On burgeoning platforms like WhatNot, a so-called “live shopping” marketplace, consumers can tune in to hundreds of such promotions, each featuring influencers pitching a wide range of products—everything from cosmetics to action figures—in real time. Geoffroy Robin, chief operating officer of Montreal-based Livescale Technologies, a six-year-old company that offers live shopping services to global brands like L’Oreal, says a rapidly growing number of vendors are embedding “live” into their own websites, many featuring pros with experience selling on live TV who can host “events.” In Asia, he adds, some will do 12 to 14 events per day.

This hybrid channel, he explains, surfaced before 2020 but was turbocharged by the enforced isolation of the pandemic and seems to have become a staple of consumerism in Asia. “This is a solution that is merging and unifying retail and e-commerce,” Robin says. “What we’ve seen before the pandemic is that among our clients, these teams were working in separate silos. Live shopping is really putting the glue in between these two teams.”

The global retail sector has operated in a state of permanent discombobulation ever since a meteor named Jeff Bezos fell to Earth and killed off those dinosaurs we once knew as department stores. This particular fad, which may be the next megatrend, seems to be the latest chapter in the long-running narrative about how we shop.

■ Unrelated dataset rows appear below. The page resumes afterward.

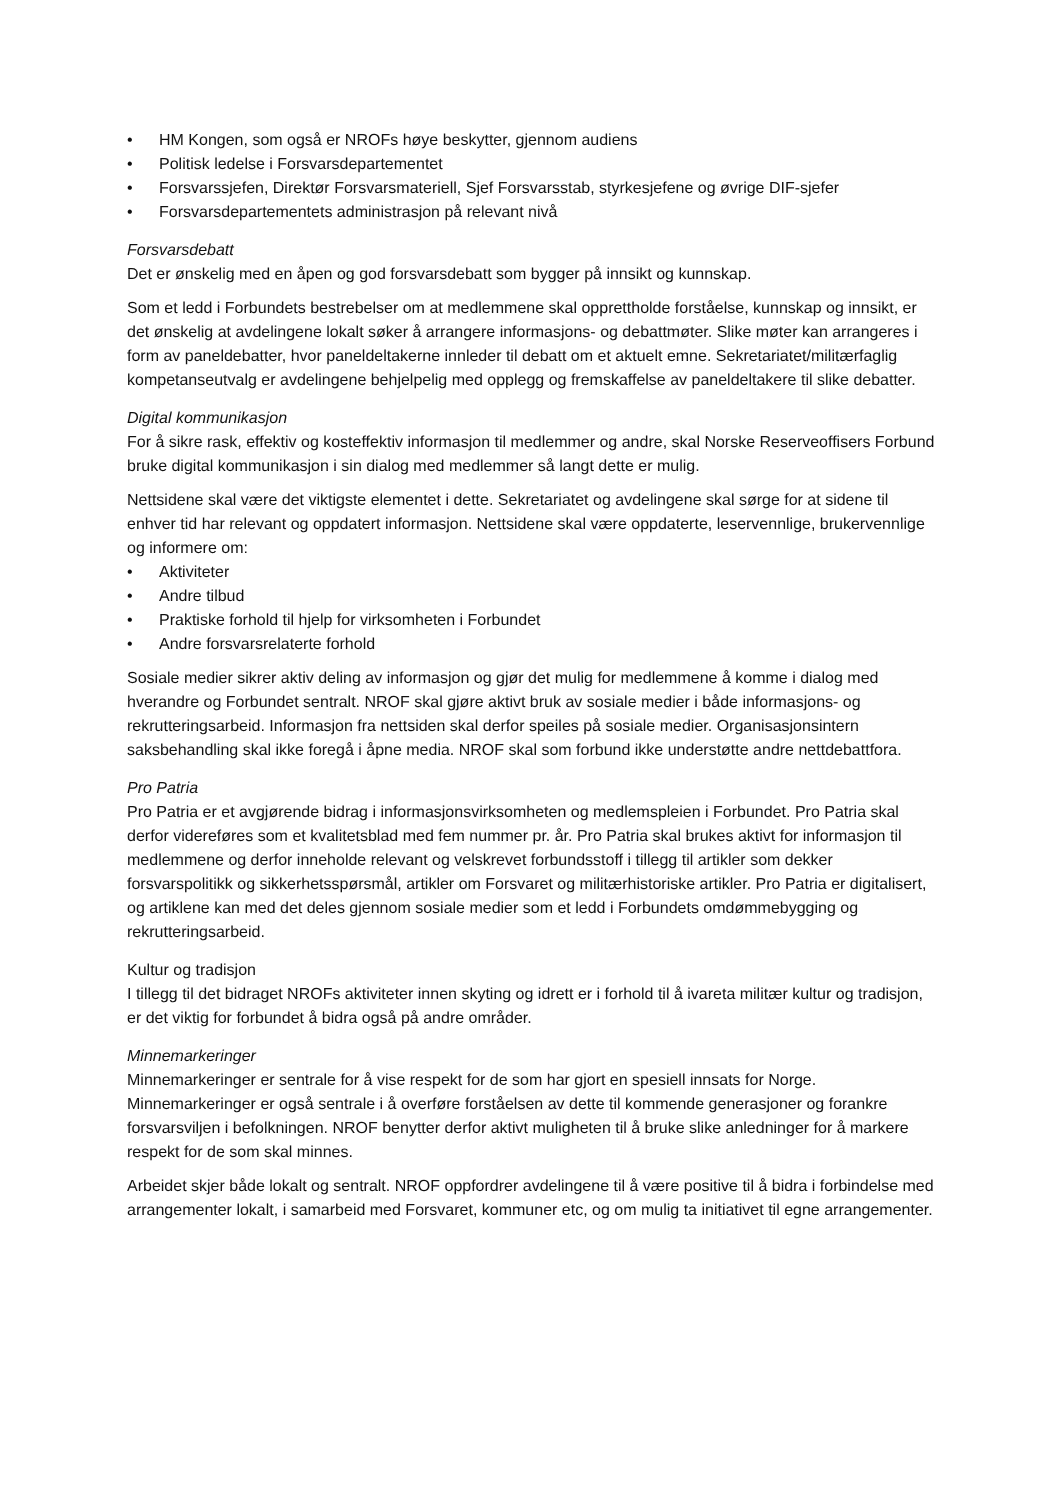• HM Kongen, som også er NROFs høye beskytter, gjennom audiens
• Politisk ledelse i Forsvarsdepartementet
• Forsvarssjefen, Direktør Forsvarsmateriell, Sjef Forsvarsstab, styrkesjefene og øvrige DIF-sjefer
• Forsvarsdepartementets administrasjon på relevant nivå
Forsvarsdebatt
Det er ønskelig med en åpen og god forsvarsdebatt som bygger på innsikt og kunnskap.
Som et ledd i Forbundets bestrebelser om at medlemmene skal opprettholde forståelse, kunnskap og innsikt, er det ønskelig at avdelingene lokalt søker å arrangere informasjons- og debattmøter. Slike møter kan arrangeres i form av paneldebatter, hvor paneldeltakerne innleder til debatt om et aktuelt emne. Sekretariatet/militærfaglig kompetanseutvalg er avdelingene behjelpelig med opplegg og fremskaffelse av paneldeltakere til slike debatter.
Digital kommunikasjon
For å sikre rask, effektiv og kosteffektiv informasjon til medlemmer og andre, skal Norske Reserveoffisers Forbund bruke digital kommunikasjon i sin dialog med medlemmer så langt dette er mulig.
Nettsidene skal være det viktigste elementet i dette. Sekretariatet og avdelingene skal sørge for at sidene til enhver tid har relevant og oppdatert informasjon. Nettsidene skal være oppdaterte, leservennlige, brukervennlige og informere om:
• Aktiviteter
• Andre tilbud
• Praktiske forhold til hjelp for virksomheten i Forbundet
• Andre forsvarsrelaterte forhold
Sosiale medier sikrer aktiv deling av informasjon og gjør det mulig for medlemmene å komme i dialog med hverandre og Forbundet sentralt. NROF skal gjøre aktivt bruk av sosiale medier i både informasjons- og rekrutteringsarbeid. Informasjon fra nettsiden skal derfor speiles på sosiale medier. Organisasjonsintern saksbehandling skal ikke foregå i åpne media. NROF skal som forbund ikke understøtte andre nettdebattfora.
Pro Patria
Pro Patria er et avgjørende bidrag i informasjonsvirksomheten og medlemspleien i Forbundet. Pro Patria skal derfor videreføres som et kvalitetsblad med fem nummer pr. år. Pro Patria skal brukes aktivt for informasjon til medlemmene og derfor inneholde relevant og velskrevet forbundsstoff i tillegg til artikler som dekker forsvarspolitikk og sikkerhetsspørsmål, artikler om Forsvaret og militærhistoriske artikler. Pro Patria er digitalisert, og artiklene kan med det deles gjennom sosiale medier som et ledd i Forbundets omdømmebygging og rekrutteringsarbeid.
Kultur og tradisjon
I tillegg til det bidraget NROFs aktiviteter innen skyting og idrett er i forhold til å ivareta militær kultur og tradisjon, er det viktig for forbundet å bidra også på andre områder.
Minnemarkeringer
Minnemarkeringer er sentrale for å vise respekt for de som har gjort en spesiell innsats for Norge. Minnemarkeringer er også sentrale i å overføre forståelsen av dette til kommende generasjoner og forankre forsvarsviljen i befolkningen. NROF benytter derfor aktivt muligheten til å bruke slike anledninger for å markere respekt for de som skal minnes.
Arbeidet skjer både lokalt og sentralt. NROF oppfordrer avdelingene til å være positive til å bidra i forbindelse med arrangementer lokalt, i samarbeid med Forsvaret, kommuner etc, og om mulig ta initiativet til egne arrangementer.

Canadian brands and retailers should take note.

“Livestreaming shopping is an emerging business,” says Ruhai Wu, an associate professor of marketing at McMaster University’s DeGroote School of Business. “The growth speed is fascinating.” Indeed, live shopping sales in China exceeded $US500 billion in 2022 (up from US$18 billion annually in 2018 or 2019) and accounts for as much as one-fifth of Chinese e-commerce, according to some estimates. Live shopping revenue in the U.S. currently stands at about US$50 billion and is predicted to grow, albeit more slowly, says Wu.